You can retreive the creditcard data via the fetch_openml
API.
from sklearn.datasets import fetch_openml
df_credit = fetch_openml(
data_id=1597,
as_frame=True
)
df_credit = df_credit['frame'].rename(columns={"Class": "group"})
df_credit['group'] = df_credit['group'] == '1'
df_credit.head()
You can confirm that this dataset suffers from a class imbalance.
df_credit.group.value_counts()
So let's now try building a model with a train/test split.
from sklearn.model_selection import train_test_split
credit_train, credit_test = train_test_split(df_credit, test_size=0.5, shuffle=True)
Next, we pass the train data to hiplot. We take a sample of the non-fraud examples to ensure that hiplot remains responsive.
import json
import hiplot as hip
samples = [credit_train.loc[lambda d: d['group'] == True], credit_train.sample(5000)]
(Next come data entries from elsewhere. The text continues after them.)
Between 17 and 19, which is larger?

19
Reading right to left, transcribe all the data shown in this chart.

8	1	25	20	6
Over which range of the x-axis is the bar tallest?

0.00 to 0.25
json_data = pd.concat(samples).to_json(orient='records')
hip.Experiment.from_iterable(json.loads(json_data)).display()
Again, we can play around to find some rules. Here's the translated model that we found in the video.
from hulearn.experimental import CaseWhenRuler
def make_prediction(dataf):
ruler = CaseWhenRuler(default=0)
(ruler
.add_rule(lambda d: (d['V11'] > 4), 1)
.add_rule(lambda d: (d['V17'] < -3), 1)
.add_rule(lambda d: (d['V14'] < -8), 1))
return ruler.predict(dataf)
clf = FunctionClassifier(make_prediction)
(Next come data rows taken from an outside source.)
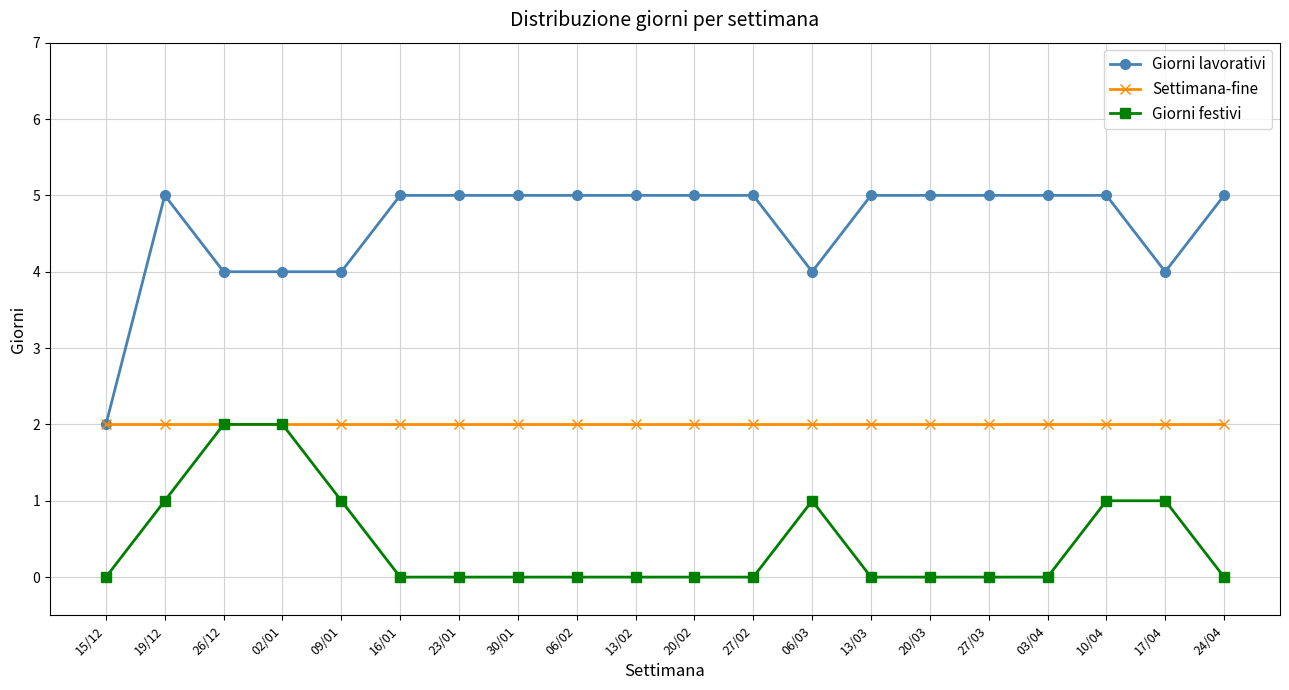

What are all the series names shown in the legend?

Giorni lavorativi, Settimana-fine, Giorni festivi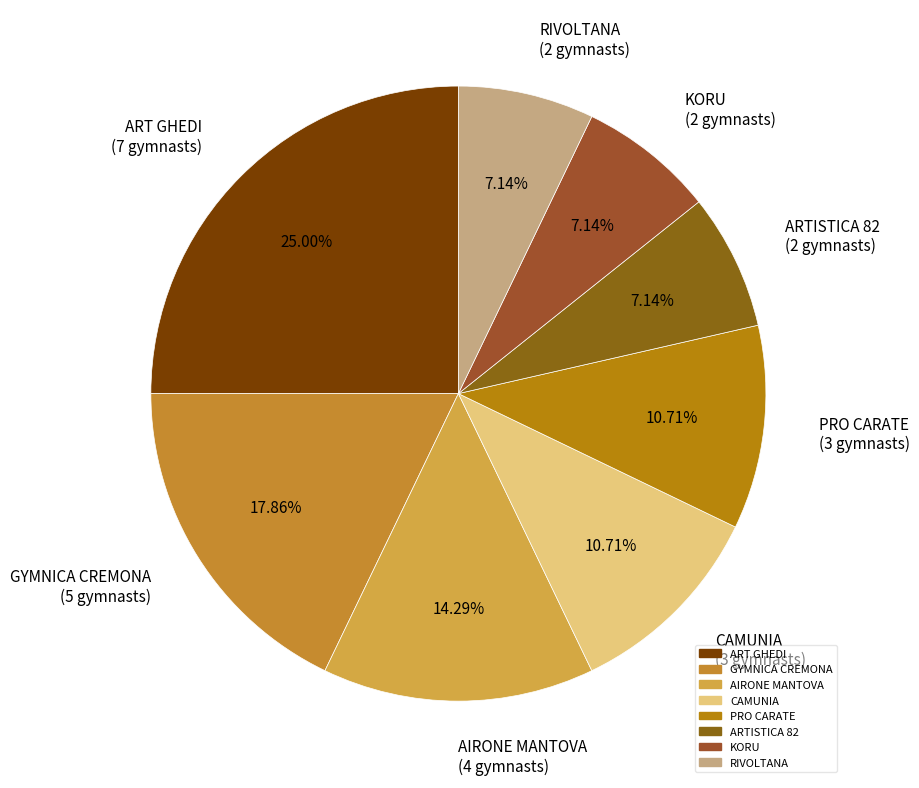

How many segments does this pie chart have?

8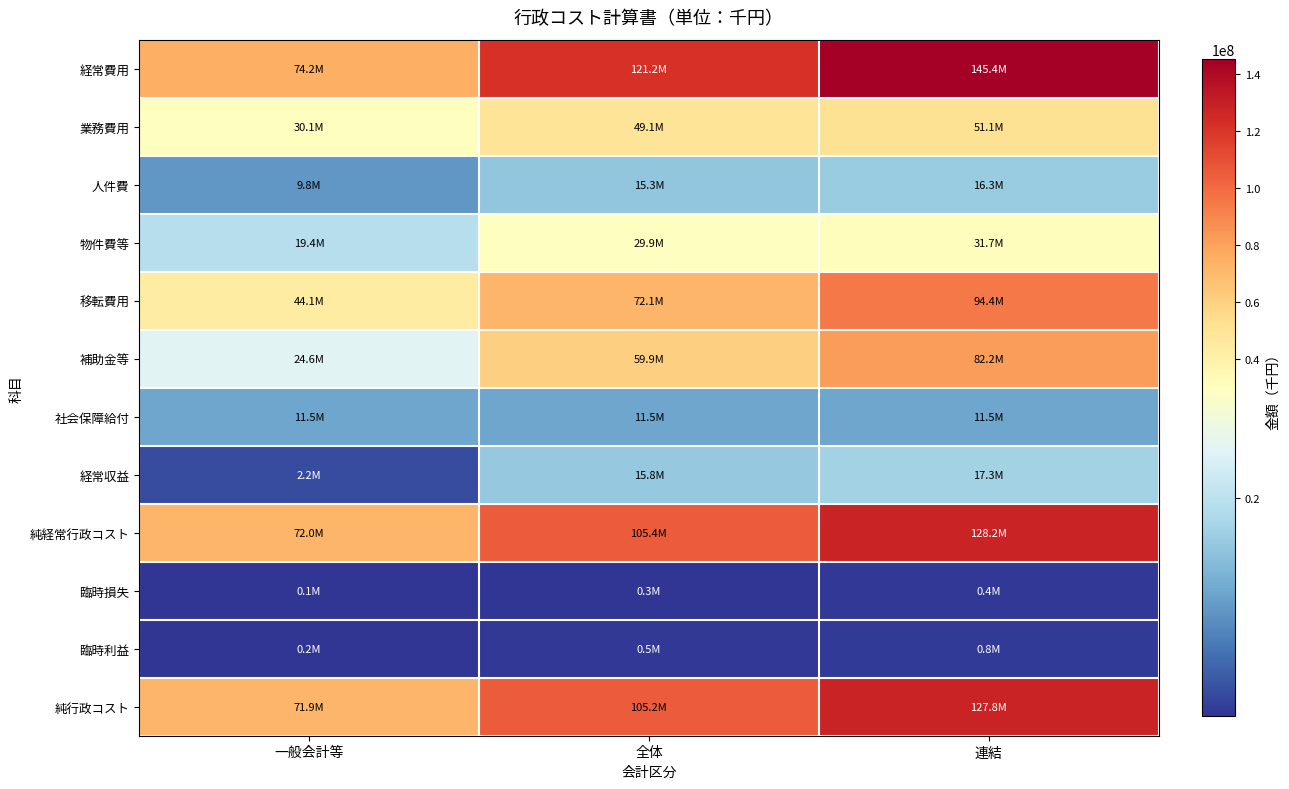

Which label corresponds to the largest value in the chart?

連結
from sklearn.metrics import classification_report
print(classification_report(credit_test['group'], clf.fit(credit_test, credit_test['group']).predict(credit_test)))
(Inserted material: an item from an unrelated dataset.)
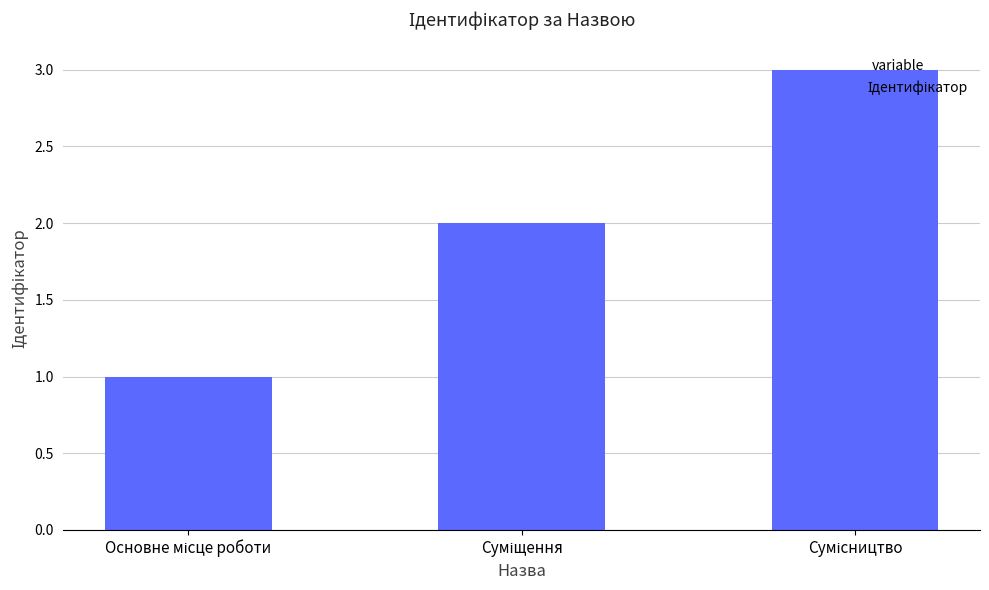

What is the maximum value shown in the chart?

3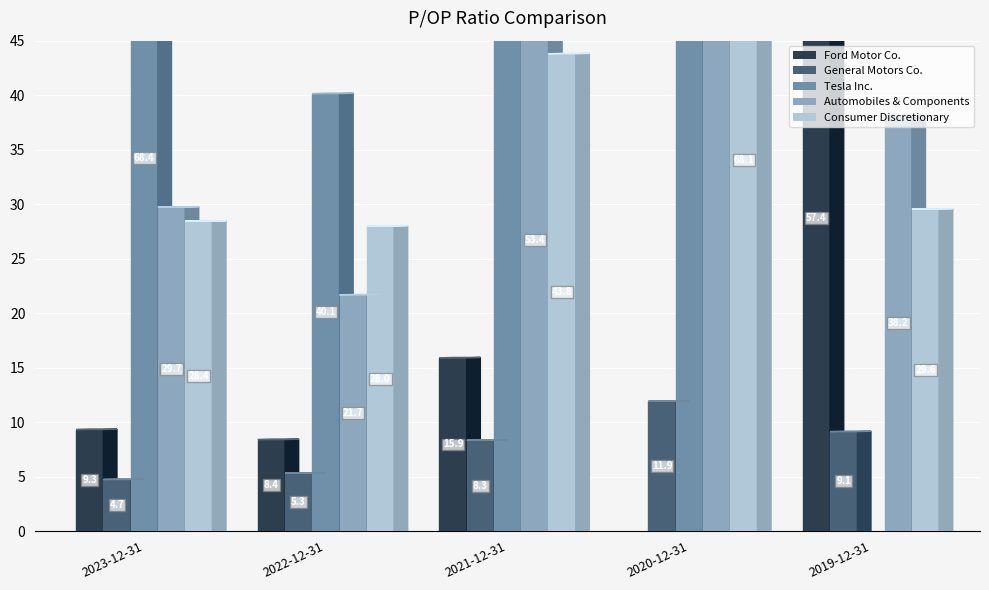

What is the greatest value displayed?

415.6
This is the report that we got in the end.
precision recall f1-score support
False 1.00 1.00 1.00 142164
True 0.69 0.72 0.70 240
accuracy 1.00 142404
macro avg 0.85 0.86 0.85 142404
weighted avg 1.00 1.00 1.00 142404
If you'd like, you can compare these results with the one from the keras blog.
Notes on Benchmarking
The main point that we hope to demonstrate is that this technique has merit but we should point out to take this result with a grain of salt. The author of the Keras blog likely wasn't trying to make a state of the art model and was likely more worried about clearly explaining a technique (which, the blogpost does quite well). Our technique also has an element of "luck" since this dataset lends itself particularily well to the visualisation technique.
It's also been correctly pointed out that this course calculates a slighly different number since the Keras blogpost uses a slightly different validation set than we do. We shuffle and take 50% of the data for validation while the Keras blog doesn't shuffle and takes 20% for validation. A community member took the effort to explore this and noticed that the numbers are slightly different when you account for this.
precision recall f1-score support
False 1.00 1.00 1.00 56886
True 0.75 0.63 0.68 75
accuracy 1.00 56961
macro avg 0.87 0.81 0.84 56961
weighted avg 1.00 1.00 1.00 56961
The numbers still suggest there's plenty of merit to mining a model here, but it's a more fair statistic. For a discussion on the matter, see this github issue.